▶ [DOCUMENT SEGMENT]:
06CS50 accountability sessions

Peer group · Certificate

What: Weekly peer sessions so you finish Harvard CS50x — certificate on LinkedIn and pinned on GitHub.

Why: CS50 is excellent and easy to abandon alone. A certificate from a known course signals seriousness to employers and abroad applications — but only if you finish. Accountability turns “I started CS50” into “I completed CS50.” It also deepens how you think about memory, algorithms, and systems beyond one local syllabus language.

Creative

02CapCut

Hands-on · Live

What: Video editing for phone and social — learn with peers, leave with clips you can post the same week.

Why: Almost every campus club, freelance gig, and small business needs short video. CapCut is free and powerful enough for client work, but most people stall on messy timelines and unclear exports. This course turns “I kind of know CapCut” into “I can deliver a clean video this week.”

Build

04Sprint planning & requirements gathering

Planning · Product thinking

What: User stories, acceptance criteria, and Kanban — so you understand what to build before you touch the keyboard.

Why: Junior students often jump straight into coding and discover halfway that they misunderstood the goal. Freelancers who build “what was said” instead of “what was meant” lose clients. Sprint planning is the mental model shift: understand the outcome first, then write code.

05AI-assisted coding fundamentals

AI tools · Coding

What: Use Copilot and Claude while you code — AI writes, you explain every line out loud.

Why: Everyone will use AI to write code. The people who get hired can still own the result — read it, debug it, and defend it. If you only copy-paste, you stagnate. If you treat AI as a junior pair programmer you supervise, you get faster and sharper.

07Full-stack web foundations + research frameworks

Web · Research skills

What: HTML/CSS/JS + light backend, a live portfolio, and habits to research unknowns without panic.

▶ [Extracted page text data]:
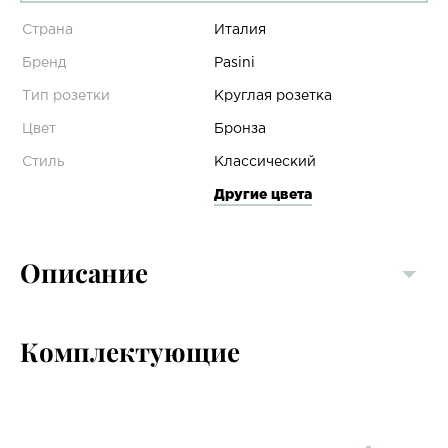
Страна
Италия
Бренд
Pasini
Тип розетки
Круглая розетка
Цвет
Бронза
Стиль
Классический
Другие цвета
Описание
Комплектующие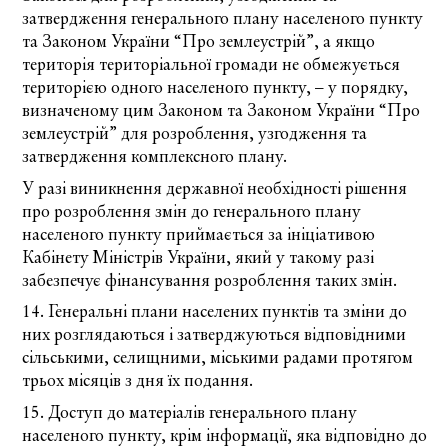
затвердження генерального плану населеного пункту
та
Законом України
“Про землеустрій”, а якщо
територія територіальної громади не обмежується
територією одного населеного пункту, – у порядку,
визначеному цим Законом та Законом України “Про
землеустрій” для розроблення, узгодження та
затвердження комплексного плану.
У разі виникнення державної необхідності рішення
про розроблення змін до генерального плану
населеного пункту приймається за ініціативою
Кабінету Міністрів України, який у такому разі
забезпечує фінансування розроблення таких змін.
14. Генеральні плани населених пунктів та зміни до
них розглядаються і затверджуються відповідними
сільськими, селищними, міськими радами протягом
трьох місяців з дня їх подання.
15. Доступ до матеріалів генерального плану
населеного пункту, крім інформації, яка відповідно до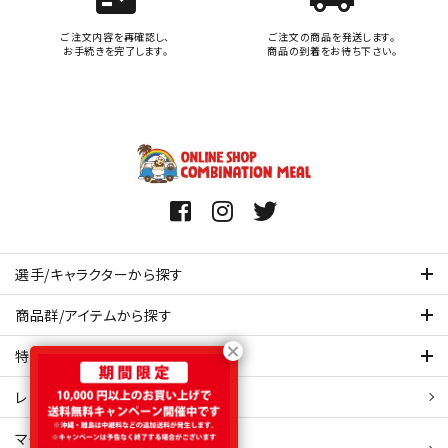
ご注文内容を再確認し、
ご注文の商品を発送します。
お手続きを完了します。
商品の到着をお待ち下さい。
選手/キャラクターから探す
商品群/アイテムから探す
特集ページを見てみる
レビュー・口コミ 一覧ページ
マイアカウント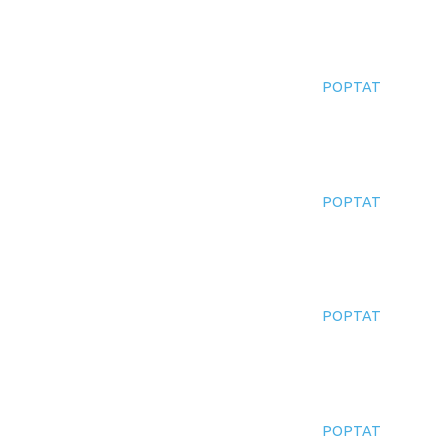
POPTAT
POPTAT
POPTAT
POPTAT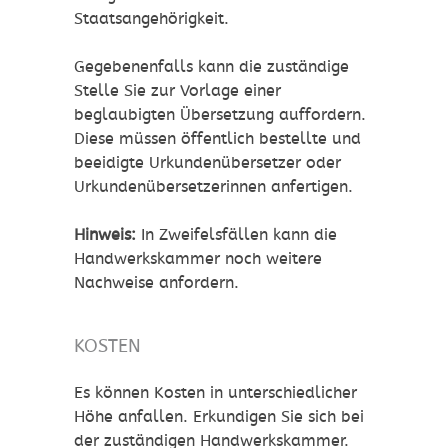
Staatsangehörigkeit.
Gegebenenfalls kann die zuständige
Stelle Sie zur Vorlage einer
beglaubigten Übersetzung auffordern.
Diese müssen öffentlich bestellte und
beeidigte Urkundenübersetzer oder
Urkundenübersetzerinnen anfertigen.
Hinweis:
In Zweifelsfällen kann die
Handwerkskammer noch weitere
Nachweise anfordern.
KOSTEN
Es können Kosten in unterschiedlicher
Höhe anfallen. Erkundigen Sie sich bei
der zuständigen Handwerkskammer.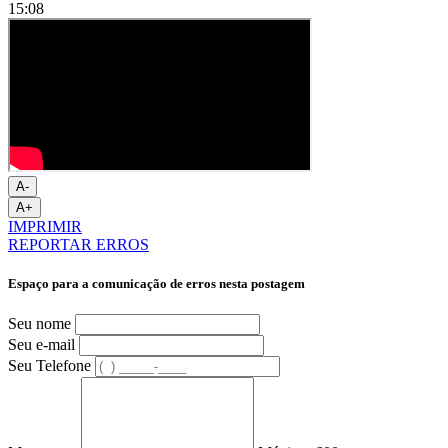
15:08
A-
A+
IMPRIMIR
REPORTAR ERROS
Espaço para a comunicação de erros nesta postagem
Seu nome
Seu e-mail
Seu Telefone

==

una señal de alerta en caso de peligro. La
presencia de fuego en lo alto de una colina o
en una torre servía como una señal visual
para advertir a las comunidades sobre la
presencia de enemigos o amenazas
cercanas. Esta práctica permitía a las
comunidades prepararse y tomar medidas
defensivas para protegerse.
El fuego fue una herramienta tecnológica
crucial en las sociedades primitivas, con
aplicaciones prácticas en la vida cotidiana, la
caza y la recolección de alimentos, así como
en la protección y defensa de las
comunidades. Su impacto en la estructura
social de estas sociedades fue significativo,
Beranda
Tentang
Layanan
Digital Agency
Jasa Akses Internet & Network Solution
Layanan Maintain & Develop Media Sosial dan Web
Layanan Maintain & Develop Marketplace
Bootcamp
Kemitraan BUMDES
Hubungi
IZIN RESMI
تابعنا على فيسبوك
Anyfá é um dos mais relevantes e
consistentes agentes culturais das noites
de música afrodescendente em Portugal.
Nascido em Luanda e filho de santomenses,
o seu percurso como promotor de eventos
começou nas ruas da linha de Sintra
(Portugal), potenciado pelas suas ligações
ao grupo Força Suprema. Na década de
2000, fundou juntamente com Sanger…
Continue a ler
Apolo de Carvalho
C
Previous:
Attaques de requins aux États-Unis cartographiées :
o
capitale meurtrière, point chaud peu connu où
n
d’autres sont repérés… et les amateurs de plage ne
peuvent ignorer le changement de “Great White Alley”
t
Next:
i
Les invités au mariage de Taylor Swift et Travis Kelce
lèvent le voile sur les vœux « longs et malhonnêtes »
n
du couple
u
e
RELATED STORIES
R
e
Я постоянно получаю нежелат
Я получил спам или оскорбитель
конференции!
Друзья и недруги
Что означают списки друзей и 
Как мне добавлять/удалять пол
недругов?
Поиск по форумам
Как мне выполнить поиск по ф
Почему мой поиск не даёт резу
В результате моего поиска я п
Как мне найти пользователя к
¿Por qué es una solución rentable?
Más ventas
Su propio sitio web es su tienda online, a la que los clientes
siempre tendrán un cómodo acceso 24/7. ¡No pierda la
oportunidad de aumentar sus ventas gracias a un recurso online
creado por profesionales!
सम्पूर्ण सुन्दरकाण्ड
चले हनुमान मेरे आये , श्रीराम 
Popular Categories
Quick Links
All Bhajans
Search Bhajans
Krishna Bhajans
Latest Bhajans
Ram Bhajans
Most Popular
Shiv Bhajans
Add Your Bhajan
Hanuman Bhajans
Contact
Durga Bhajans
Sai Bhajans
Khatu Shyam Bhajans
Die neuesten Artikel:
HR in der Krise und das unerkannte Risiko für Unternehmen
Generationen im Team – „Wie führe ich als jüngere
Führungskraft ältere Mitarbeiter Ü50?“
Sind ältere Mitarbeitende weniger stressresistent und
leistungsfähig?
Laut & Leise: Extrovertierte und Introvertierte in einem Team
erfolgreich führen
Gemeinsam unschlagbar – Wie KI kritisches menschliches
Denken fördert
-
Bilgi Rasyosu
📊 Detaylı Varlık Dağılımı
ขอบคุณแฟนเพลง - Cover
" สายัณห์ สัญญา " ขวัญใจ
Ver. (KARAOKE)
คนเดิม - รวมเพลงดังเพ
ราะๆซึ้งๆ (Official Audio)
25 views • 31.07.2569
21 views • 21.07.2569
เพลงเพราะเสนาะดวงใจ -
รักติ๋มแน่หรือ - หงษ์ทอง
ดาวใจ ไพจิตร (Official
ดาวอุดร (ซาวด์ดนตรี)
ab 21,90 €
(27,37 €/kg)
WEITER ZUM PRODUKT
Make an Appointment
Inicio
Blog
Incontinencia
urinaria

* * *

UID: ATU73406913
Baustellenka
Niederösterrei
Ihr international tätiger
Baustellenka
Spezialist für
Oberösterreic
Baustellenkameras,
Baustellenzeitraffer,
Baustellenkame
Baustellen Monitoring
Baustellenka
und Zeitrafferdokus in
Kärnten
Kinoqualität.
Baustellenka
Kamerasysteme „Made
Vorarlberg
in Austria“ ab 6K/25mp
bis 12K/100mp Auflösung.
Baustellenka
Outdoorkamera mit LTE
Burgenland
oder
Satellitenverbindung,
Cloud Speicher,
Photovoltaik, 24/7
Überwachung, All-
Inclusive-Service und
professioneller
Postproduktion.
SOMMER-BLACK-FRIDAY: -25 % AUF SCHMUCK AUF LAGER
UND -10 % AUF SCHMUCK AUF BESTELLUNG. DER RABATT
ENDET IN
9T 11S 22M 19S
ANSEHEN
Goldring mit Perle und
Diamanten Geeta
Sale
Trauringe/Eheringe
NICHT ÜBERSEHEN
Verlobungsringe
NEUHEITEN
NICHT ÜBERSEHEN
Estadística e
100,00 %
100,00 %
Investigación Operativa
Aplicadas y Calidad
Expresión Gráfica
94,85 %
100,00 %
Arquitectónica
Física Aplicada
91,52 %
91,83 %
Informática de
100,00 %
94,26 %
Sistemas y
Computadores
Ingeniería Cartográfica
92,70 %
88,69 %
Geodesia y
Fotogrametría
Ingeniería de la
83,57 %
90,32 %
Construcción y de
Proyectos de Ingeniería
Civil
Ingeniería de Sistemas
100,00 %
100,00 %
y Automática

▶ [EXERCISE INSTRUCTIONS]:
• a. In the course listing, which two AI tools does the AI-assisted coding fundamentals course use?
• b. Repeat everything in the course listing from "Peer group ·" down to "local syllabus language.".

▶ [EXERCISE SOLUTIONS]:
• a. Copilot and Claude.

• b.
Peer group · Certificate

What: Weekly peer sessions so you finish Harvard CS50x — certificate on LinkedIn and pinned on GitHub.

Why: CS50 is excellent and easy to abandon alone. A certificate from a known course signals seriousness to employers and abroad applications — but only if you finish. Accountability turns “I started CS50” into “I completed CS50.” It also deepens how you think about memory, algorithms, and systems beyond one local syllabus language.